【コラム】メンタル面の見極め

 

適性検査で見抜けることの一つにメンタル面があります。メンタル面での強さは近年、とくに注意している企業が増えています。これは心遣いやコミュニケーションスキルを求められる仕事が圧倒的に多くなってきたことも背景にあると思います。

こういう時代の人材は、心の強さがものをいいます。採用時にメンタル耐性をチェックすることはとても大事であり、この力があまりに弱い人を仲間に入れないようにするのも人事管理のうえで大きなポイントです。メンタル面の強さは適性検査でもある程度見抜くことが可能でしょうが、やはり面接で実際の行動事実を聞き出しながら、どれほど無理をして生きてきたか、つまり目標を高く保ってきたかを知ることが第一でしょう。さらに、その達成のための具体的行動で、ストレスに対する耐性の強さがおおよそわかります。

心の問題は採用面だけでなく、入社後の人事管理全体の問題です。ネットや技術の進歩で、ここ20年ほどでホワイトカラーの生産性は世界的に高まり、日本では2倍から3倍ほど時間当たりの業務負荷が高まっているのではないかな、と感じています。つまり同じ時間働いても、そのストレスは2~3倍増になったというわけです。こういう時代変遷も考えると、残業の管理も含めて、仕事をやらせすぎないようにするのも一つの方向性です。

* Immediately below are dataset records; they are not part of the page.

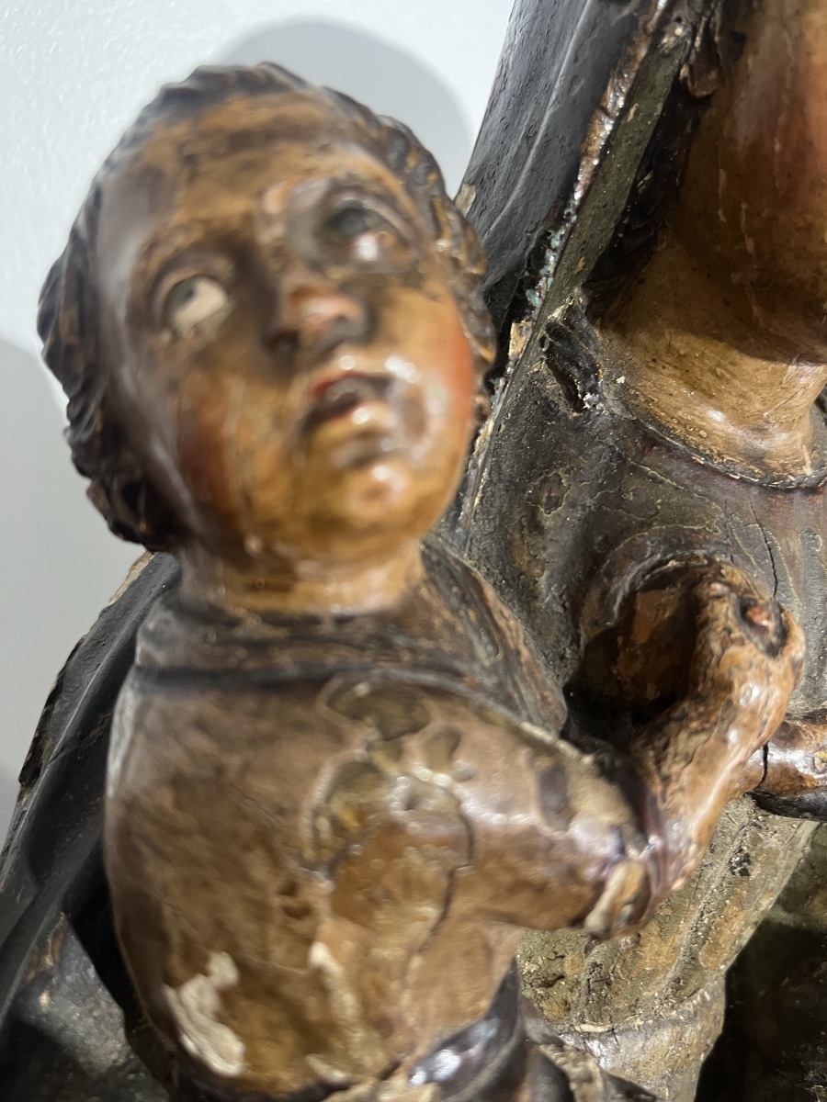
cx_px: 414
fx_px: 828
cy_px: 551
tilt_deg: -12.1
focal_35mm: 26
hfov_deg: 53.1
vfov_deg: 67.3
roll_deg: -9.7
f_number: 1.6
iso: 200
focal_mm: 5.1
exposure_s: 1/50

モーレツ社員の時代も過去にはありました。家庭など顧みず、長期休暇など何年も取らず、ひたすら働けるだけ働いていた時代があったのです。でもそれは世の中全体が、働けば働いただけ成長している実感があったからできたことでしょう。いまとは社会そのものが違います。またこれからは、人それぞれの価値観に合わせた働き方を認めざるを得ない時代だろうと思っています。働き方とは労働時間だけではなく、仕事の適性や難しさも含まれます。同じ職場でもいろいろな価値観の人がいますから、一定以上の仕事の負荷をかけると、パタッと倒れる人が出てきてしまいます。

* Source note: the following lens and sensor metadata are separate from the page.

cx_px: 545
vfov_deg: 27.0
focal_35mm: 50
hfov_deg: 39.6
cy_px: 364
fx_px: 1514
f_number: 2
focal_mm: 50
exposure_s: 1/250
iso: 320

心の問題で悩んだ人の話を詳しく聞いていると、目標の高さと自分のパフォーマンスのバランスが崩れてきているようです。単純に長時間労働が悪いというのではなく、目標の高さに問題があるのです。しかもその感じ方には個人差があります。こうした心理的耐性は、人によって強み弱みがあるので一概にはいえません。ただ職場全体を考えると、いまは入社1年目からプロフェッショナルな仕事ぶりを求められます。人件費をどんどん削ってきた結果として、職場にゆとりがなくなってきているわけです。

さらに、そこにインターネットなどバーチャルな世界が大きくなってきた影響で、社会と学生の距離が遠くなってしまっています。情報だけはふんだんにあるので、一見近そうに見えますが、体感していないから決定的な部分で溝が深くなっているのです。

メンタル耐性をいくら採用時にチェックしたとしても、その後の職場環境などによって本来強いはずの人でもしだいに弱ってしまうこともあります。採用時に求めるパフォーマンスとその適性を知りたいと考えている企業は多く、関心も年々高まっています。人件費に見合ったパフォーマンスを発揮してほしい、そのための適性を見たいというわけです。ストレス耐性もそこに含まれています。